• News

Dokter Pengungsi Gaza Tawarkan Bantuan Medis Gratis untuk Anak-anak di Tendanya

Yati Maulana | Selasa, 13/02/2024 18:05 WIB
Dokter Pengungsi Gaza Tawarkan Bantuan Medis Gratis untuk Anak-anak di Tendanya Dokter anak Palestina Rajaa Okasha di tendanya, tempat dia merawat anak-anak yang sakit, di Rafah di Jalur Gaza selatan, 11 Februari 2024. Foto via Reuters

RAFAH - Antrean panjang orang tua yang cemas menunggu di luar tenda dokter anak Rajaa Okasha menunjukkan betapa layanan sukarelanya sangat dibutuhkan setelah empat bulan serangan Israel di Gaza yang sangat menyulitkan anak-anak.

Bekerja sepanjang hari di bawah kanvas di tanah berpasir dan hampir tidak ada obat yang tersedia, dia melakukan apa yang dia bisa untuk barisan anak-anak yang sakit dan terluka yang tak ada habisnya yang hidup dalam perang yang telah membuat hampir semua orang di daerah kantong tersebut menjadi tuna wisma.

Okasha sendiri menjadi tunawisma setelah meninggalkan rumahnya di Beit Hanoun, tempat pertama yang menjadi sasaran serangan darat Israel, dan seperti mayoritas warga Gaza yang berakhir di Rafah di perbatasan dengan Mesir.

“Ketika saya melihat seorang anak, saya merasa perlu untuk memberinya pengobatan dan mencoba membantunya,” kata Okasha, menjelaskan mengapa dia mendirikan tenda sebagai pusat pengobatan gratis untuk anak-anak di bagian Rafah tempat dia berlindung.

Seorang perawat membalut kaki balitanya, seorang ibu dengan wajah lelah dan lelah menggendong bayinya, seorang gadis berambut pirang menatap ke luar dari balik tenda dan terus-menerus terdengar suara rewel dan tangisan.

Saat Okasha mengamati bayi yang menjerit-jerit, menggeliat karena tidak nyaman, barisan orang tua mulai dari mejanya kembali melewati tenda dan keluar ke kawasan Rafah yang sibuk di mana bayi tersebut berdiri di dekat kios-kios pasar.

Israel mengatakan pihaknya berencana untuk memperluas kampanye militernya ke Rafah, tempat lebih dari satu juta pengungsi berkumpul, sehingga badan-badan bantuan terkemuka memperingatkan bahwa serangan terhadap kota tersebut akan menyebabkan bencana besar.

PENYAKIT TERSEMBUNYI DI GAZA
Okasha dengan pakaian lulur biru dan stetoskop di lehernya menekan termometer ke telinga seorang anak. Setelah bekerja di rumah sakit sebelum perang, dia mengandalkan sumbangan untuk peralatan kecil yang dimilikinya.

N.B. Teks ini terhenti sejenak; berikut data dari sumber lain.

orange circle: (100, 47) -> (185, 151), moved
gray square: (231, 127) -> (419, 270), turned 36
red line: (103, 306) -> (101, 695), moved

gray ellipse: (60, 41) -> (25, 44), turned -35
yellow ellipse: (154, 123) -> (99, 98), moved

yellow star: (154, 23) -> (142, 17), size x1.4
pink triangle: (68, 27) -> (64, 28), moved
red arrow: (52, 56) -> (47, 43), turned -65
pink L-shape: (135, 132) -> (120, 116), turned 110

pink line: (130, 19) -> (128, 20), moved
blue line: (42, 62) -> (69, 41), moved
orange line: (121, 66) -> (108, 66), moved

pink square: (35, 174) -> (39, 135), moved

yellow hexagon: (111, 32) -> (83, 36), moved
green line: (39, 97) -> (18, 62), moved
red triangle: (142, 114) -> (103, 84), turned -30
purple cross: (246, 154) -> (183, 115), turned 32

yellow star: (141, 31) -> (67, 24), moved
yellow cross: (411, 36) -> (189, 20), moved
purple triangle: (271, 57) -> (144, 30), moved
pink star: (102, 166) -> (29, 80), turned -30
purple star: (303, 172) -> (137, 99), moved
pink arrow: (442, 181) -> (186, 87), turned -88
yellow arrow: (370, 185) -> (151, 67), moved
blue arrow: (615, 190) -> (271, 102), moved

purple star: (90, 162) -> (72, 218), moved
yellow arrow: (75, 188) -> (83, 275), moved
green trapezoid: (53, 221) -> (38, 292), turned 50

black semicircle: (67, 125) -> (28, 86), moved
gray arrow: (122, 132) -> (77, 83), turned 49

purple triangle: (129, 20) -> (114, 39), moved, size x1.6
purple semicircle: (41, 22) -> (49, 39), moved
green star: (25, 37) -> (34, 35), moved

“Penyakit tersebar luas di kalangan anak-anak dengan cara yang menakutkan – terutama infeksi usus, infeksi virus, infeksi saluran pernafasan karena flu,” katanya.

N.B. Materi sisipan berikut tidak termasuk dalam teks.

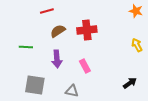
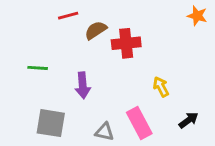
brown semicircle: (58, 31) -> (96, 30), moved
yellow arrow: (137, 45) -> (161, 87), moved
pink rectangle: (85, 66) -> (139, 123), moved, size x1.5

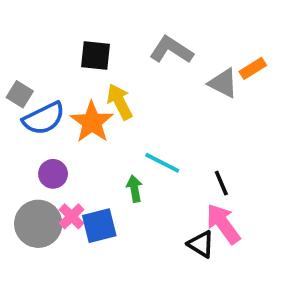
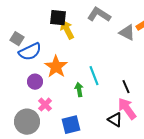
yellow arrow: (120, 102) -> (67, 30), moved
orange star: (92, 122) -> (56, 67), moved
cyan line: (162, 163) -> (94, 76), turned 42
gray circle: (38, 224) -> (27, 122), moved
blue square: (99, 226) -> (71, 125), moved

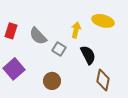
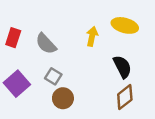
gray square: (59, 49) -> (53, 76), moved
black semicircle: (88, 55) -> (122, 67), moved
brown diamond: (103, 80) -> (125, 97), turned 40

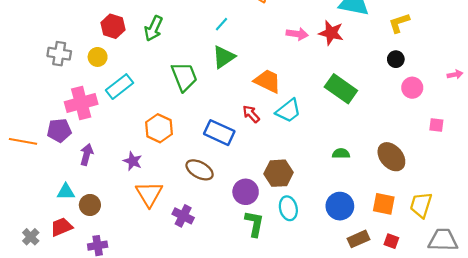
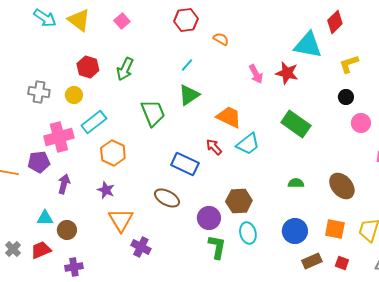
pink arrow: (297, 34) -> (256, 74), turned 54
orange hexagon: (159, 128) -> (113, 153), moved
purple cross: (183, 216) -> (141, 247), moved
gray cross: (31, 237) -> (13, 249), moved

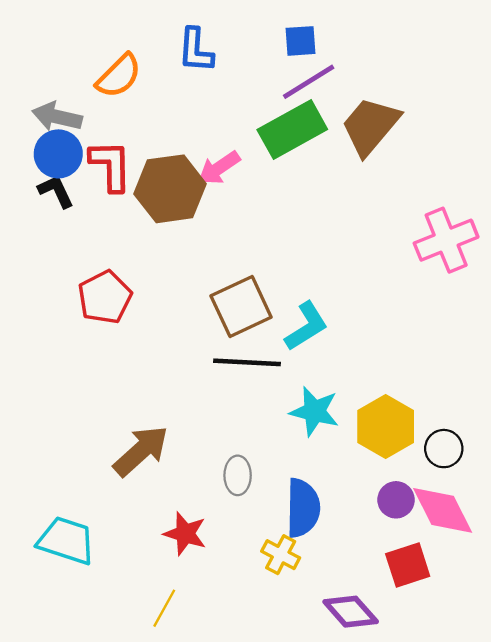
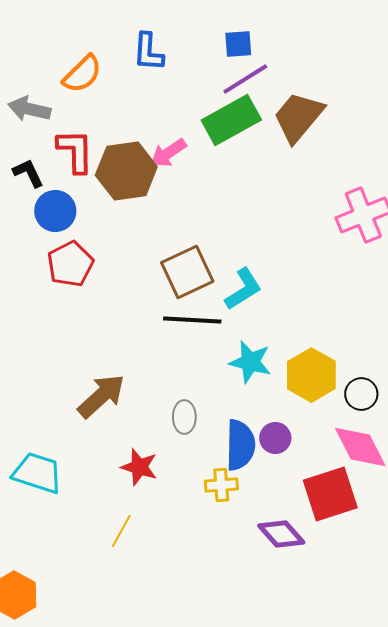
blue circle: (58, 154) -> (55, 211), moved
purple circle: (396, 500) -> (275, 438), moved
yellow cross: (281, 555) -> (221, 485), turned -32
red square: (408, 565) -> (330, 494), size x1.4

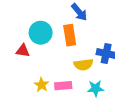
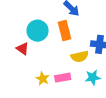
red triangle: (23, 51) -> (23, 49), turned 32

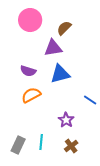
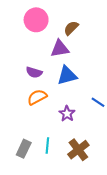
purple star: (66, 120) -> (67, 114), moved
brown cross: (71, 146) -> (78, 150), size x1.5

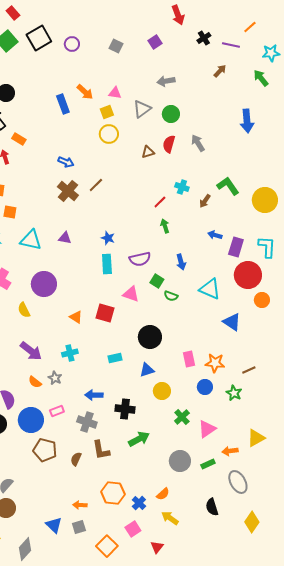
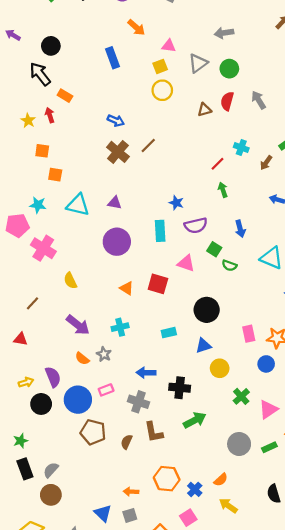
orange arrow: (85, 92) -> (136, 28), moved
blue star: (108, 238) -> (176, 203), moved
purple circle: (44, 284) -> (117, 242), moved

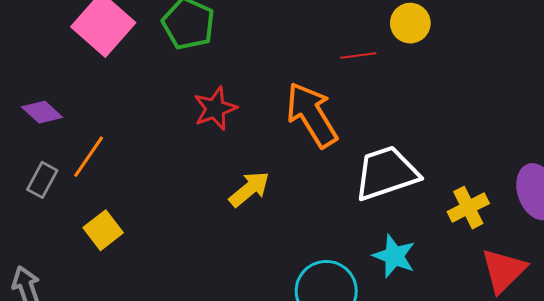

Dia melihat anak-anak datang tanpa pakaian yang memadai dan orang tua mereka memberi tahu mereka bahwa mereka tidak punya uang untuk membeli lebih banyak. Yang paling memprihatinkan, hepatitis A semakin merajalela, katanya.

“Ini semua karena kurangnya kebersihan,” katanya sambil menunjuk pada tidak adanya air bersih untuk minum atau membersihkan. Banyak orang di Gaza terpaksa mencuci dengan air laut dan meminum air asin yang dipompa dari sumur.

Seringkali, yang bisa dia lakukan hanyalah meresepkan obat penghilang rasa sakit - yang seringkali tidak tersedia di apotek.

“Anak saya sakit parah. Dia menderita demam dan diare yang disebabkan oleh kondisi hidup yang sulit selama perang,” kata Ahmed al-Amodi sambil menggendong putranya yang menangis.

Sebagian besar rumah sakit di Gaza telah berhenti berfungsi, beberapa di antaranya rusak akibat pemboman Israel dan masih berfungsi di bawah tekanan yang semakin besar seiring dengan semakin mendekatnya pasukan Israel. Israel mengatakan Hamas menggunakan fasilitas tersebut sebagai perlindungan untuk tujuan militer, namun kelompok tersebut membantahnya.

Organisasi Kesehatan Dunia mengatakan hanya 15 dari 36 rumah sakit di Gaza sebelum perang yang masih berfungsi sebagian atau minimal dan survei PBB menemukan bahwa hampir satu dari 10 anak balita mengalami kekurangan gizi akut.